**YOUR TASK**.
Could you extend the passage about retelling the story of slavery and saying "Next year in Jerusalem," picking up right after its last sentence?

We do study our past, but only in how it relates to uplifting our present. We do go back to the beginning and reiterate our stories about our slavery, not because we wish to dwell on our despondency, but as a way to learn from the past and realize how deeply connected we are to our ancestors who continually teach us how to make sense of our personal slaveries that we experience and sometimes self inflict on ourselves in our every day lives. We do discuss the future, but not in how our future is to be determined by a bleak state of mind, but in how important it is to look at the future with a new slate, with hope and excitement for the impossible that is possible. The last phrase we say two nights in a row are “Next year in Jerusalem.” Meaning, next year, we will have a different sort of year. We will have the opportunity to become what today we never expected we had in us. It is only by embracing the moment with courage and joy that a clear picture of our future can emerge, and the weight of our past can lift.

**DATA FOR ANALYSIS**.
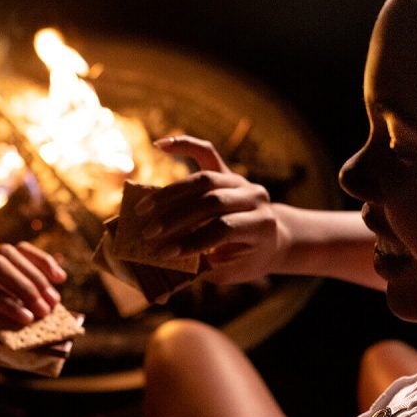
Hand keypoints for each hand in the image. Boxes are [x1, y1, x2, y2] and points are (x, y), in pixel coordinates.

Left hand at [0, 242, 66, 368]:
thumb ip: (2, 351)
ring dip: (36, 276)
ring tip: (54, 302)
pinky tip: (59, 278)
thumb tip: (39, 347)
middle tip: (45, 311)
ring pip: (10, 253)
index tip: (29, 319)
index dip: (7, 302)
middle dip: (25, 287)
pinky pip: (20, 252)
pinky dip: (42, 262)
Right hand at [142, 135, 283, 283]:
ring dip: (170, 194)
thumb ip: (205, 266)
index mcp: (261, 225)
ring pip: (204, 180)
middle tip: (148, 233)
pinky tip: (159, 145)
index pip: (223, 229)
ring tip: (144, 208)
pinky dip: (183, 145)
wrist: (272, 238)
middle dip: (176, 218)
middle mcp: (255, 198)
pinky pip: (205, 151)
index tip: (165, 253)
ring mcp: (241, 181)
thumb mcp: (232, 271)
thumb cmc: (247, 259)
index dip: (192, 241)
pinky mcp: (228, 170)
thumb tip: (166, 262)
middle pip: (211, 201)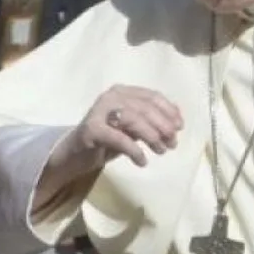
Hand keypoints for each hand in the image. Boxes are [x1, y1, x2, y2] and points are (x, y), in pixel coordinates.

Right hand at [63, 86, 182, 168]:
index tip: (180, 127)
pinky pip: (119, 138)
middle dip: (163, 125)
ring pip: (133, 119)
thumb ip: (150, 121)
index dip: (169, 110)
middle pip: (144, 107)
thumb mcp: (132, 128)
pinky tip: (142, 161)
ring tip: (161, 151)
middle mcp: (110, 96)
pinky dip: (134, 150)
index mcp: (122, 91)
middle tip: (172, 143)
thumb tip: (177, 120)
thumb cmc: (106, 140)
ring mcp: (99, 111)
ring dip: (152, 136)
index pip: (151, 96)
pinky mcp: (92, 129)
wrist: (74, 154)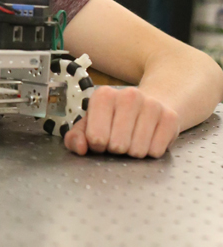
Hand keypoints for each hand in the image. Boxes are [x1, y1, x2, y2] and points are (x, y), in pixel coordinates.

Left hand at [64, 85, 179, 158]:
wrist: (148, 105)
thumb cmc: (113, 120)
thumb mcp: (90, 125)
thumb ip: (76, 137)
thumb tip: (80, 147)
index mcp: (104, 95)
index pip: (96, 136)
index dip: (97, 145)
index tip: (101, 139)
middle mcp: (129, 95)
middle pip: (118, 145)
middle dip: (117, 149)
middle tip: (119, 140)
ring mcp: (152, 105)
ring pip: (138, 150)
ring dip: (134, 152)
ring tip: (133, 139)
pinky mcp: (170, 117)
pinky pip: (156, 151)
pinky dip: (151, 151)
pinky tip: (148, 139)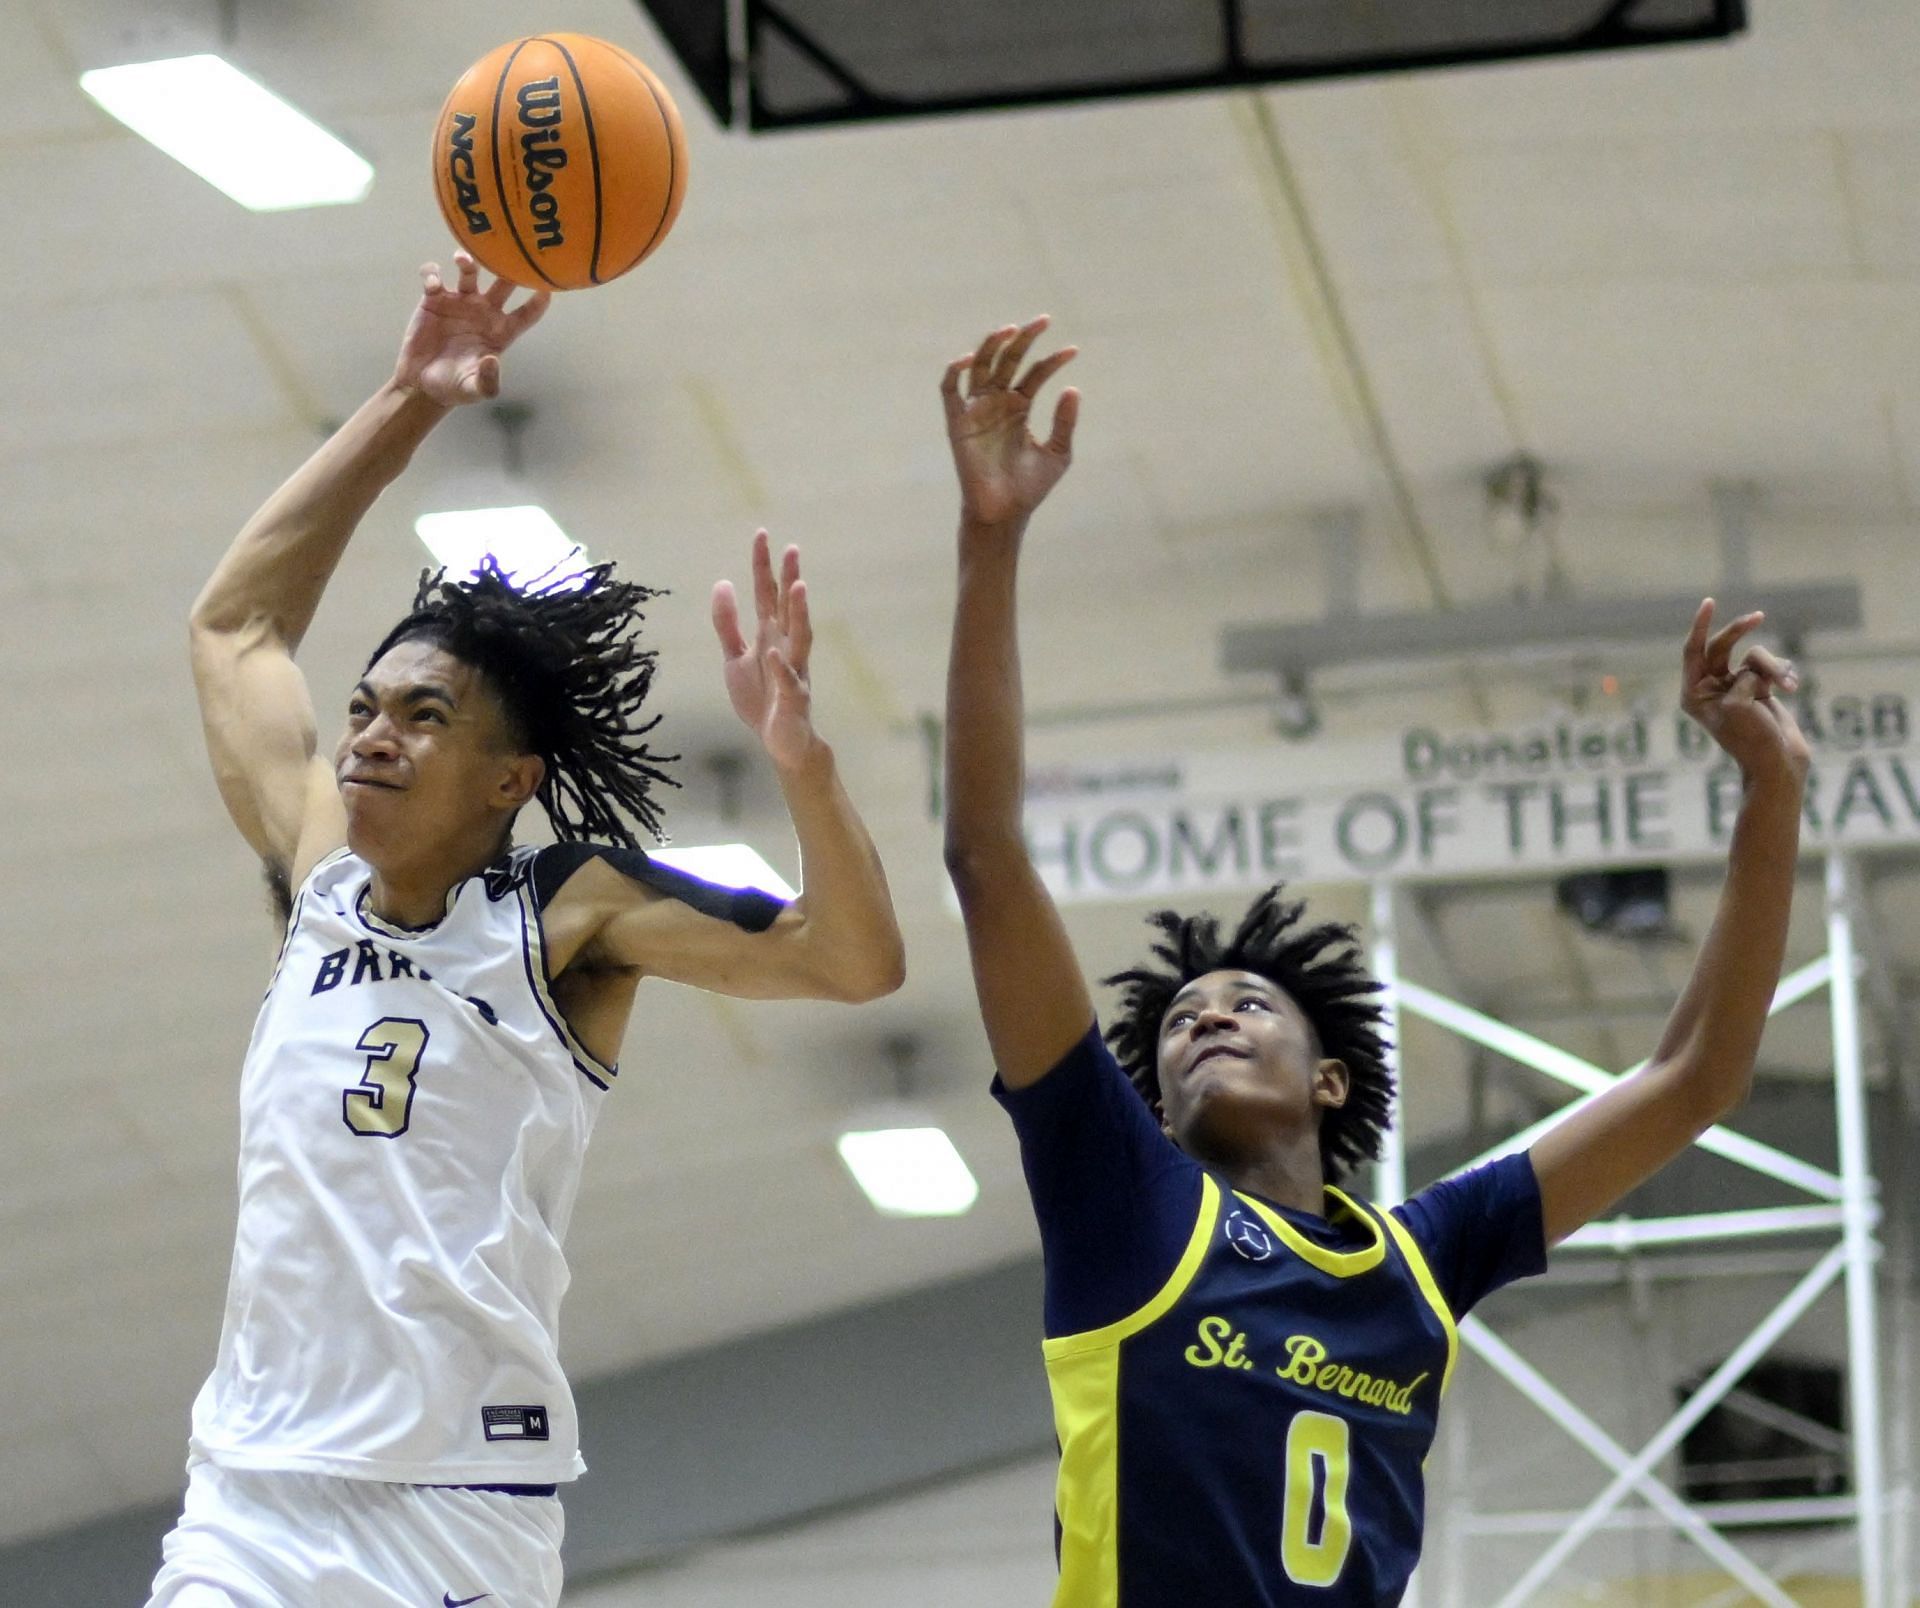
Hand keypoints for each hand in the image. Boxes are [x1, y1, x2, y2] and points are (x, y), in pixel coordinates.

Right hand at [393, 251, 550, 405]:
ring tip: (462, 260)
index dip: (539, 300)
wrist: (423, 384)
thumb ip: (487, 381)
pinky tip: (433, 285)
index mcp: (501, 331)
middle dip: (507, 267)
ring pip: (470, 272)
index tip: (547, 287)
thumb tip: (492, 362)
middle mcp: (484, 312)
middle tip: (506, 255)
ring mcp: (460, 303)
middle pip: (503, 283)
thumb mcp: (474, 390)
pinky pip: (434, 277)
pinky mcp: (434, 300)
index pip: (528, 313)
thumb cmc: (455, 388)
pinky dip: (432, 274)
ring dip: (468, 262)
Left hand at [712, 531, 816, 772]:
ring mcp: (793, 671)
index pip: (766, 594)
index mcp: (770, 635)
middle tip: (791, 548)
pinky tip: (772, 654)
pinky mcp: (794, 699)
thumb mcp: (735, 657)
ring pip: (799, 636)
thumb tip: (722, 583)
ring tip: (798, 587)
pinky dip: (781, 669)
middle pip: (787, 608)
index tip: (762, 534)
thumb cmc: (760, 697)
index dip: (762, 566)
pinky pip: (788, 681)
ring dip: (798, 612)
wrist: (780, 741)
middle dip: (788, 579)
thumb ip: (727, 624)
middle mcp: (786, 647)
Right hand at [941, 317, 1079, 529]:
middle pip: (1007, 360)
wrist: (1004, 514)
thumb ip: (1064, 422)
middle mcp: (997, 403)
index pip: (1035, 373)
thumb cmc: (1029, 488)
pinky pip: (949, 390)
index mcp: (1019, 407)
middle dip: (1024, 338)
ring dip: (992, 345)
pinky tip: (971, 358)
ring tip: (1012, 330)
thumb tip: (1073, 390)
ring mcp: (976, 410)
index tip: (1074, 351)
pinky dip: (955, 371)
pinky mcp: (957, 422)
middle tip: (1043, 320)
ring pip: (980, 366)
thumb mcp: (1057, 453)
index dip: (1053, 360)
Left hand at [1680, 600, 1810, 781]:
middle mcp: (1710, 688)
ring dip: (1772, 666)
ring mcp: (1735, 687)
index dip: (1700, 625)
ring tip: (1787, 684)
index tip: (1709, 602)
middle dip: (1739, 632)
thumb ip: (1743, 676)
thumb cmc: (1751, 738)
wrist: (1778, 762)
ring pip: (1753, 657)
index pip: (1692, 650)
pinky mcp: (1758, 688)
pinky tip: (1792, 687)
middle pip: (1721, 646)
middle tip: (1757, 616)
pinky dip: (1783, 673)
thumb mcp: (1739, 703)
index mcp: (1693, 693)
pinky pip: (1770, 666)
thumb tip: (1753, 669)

**RESULT OF THIS TASK**.
We do this practice every single year. So that just when life gets adjusted at looking at that missing tile, and we become consumed by all the green negative that does not allow us to look at the moment, the Moment arrives, whether we are ready for it or not and tells us to stay connected to it with all our being. Just when we think the moment is unattainable it tells us to hold on and breathe through the mundane tasks, to realize we can transform every minute into meaningful moments, not just irritating repetitious routines. And no matter how wrong we get it the first half of the year, we get a good reminder midway that the best is yet to come. All we have to do is let it in one moment at a time.